**Exercise description**
Return each line of the data below that contains the string "back".

- - - -

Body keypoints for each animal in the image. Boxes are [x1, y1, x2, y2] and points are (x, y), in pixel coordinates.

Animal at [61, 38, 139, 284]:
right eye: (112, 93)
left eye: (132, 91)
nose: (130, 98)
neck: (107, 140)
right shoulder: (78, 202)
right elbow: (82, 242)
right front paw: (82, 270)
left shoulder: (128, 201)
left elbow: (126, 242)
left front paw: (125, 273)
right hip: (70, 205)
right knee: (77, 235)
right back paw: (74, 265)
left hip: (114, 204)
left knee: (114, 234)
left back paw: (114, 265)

- - - -

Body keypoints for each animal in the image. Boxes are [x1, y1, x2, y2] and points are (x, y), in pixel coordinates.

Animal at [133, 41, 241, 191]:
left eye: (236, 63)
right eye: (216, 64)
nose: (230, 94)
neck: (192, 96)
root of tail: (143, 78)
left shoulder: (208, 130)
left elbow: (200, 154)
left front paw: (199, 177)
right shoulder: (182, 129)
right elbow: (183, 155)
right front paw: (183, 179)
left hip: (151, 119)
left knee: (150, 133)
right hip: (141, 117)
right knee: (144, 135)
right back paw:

- - - -

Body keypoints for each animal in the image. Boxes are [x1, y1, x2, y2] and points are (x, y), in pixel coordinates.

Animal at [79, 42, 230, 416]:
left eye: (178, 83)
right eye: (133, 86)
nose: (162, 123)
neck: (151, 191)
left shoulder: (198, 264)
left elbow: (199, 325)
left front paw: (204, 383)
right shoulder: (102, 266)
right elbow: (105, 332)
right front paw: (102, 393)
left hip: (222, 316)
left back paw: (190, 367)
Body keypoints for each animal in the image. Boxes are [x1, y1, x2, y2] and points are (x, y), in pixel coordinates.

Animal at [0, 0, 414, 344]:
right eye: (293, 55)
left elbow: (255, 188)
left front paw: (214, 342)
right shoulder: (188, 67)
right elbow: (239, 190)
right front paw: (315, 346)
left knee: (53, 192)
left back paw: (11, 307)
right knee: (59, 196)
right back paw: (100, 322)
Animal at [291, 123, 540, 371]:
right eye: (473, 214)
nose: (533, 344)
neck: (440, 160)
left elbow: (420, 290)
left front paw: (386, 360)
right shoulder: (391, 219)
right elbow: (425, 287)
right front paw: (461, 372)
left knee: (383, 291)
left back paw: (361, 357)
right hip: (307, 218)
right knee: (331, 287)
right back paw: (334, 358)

- - - -

**Output below**
right back paw: (74, 265)
left back paw: (114, 265)
right back paw:
left back paw: (190, 367)
left back paw: (11, 307)
right back paw: (100, 322)
left back paw: (361, 357)
right back paw: (334, 358)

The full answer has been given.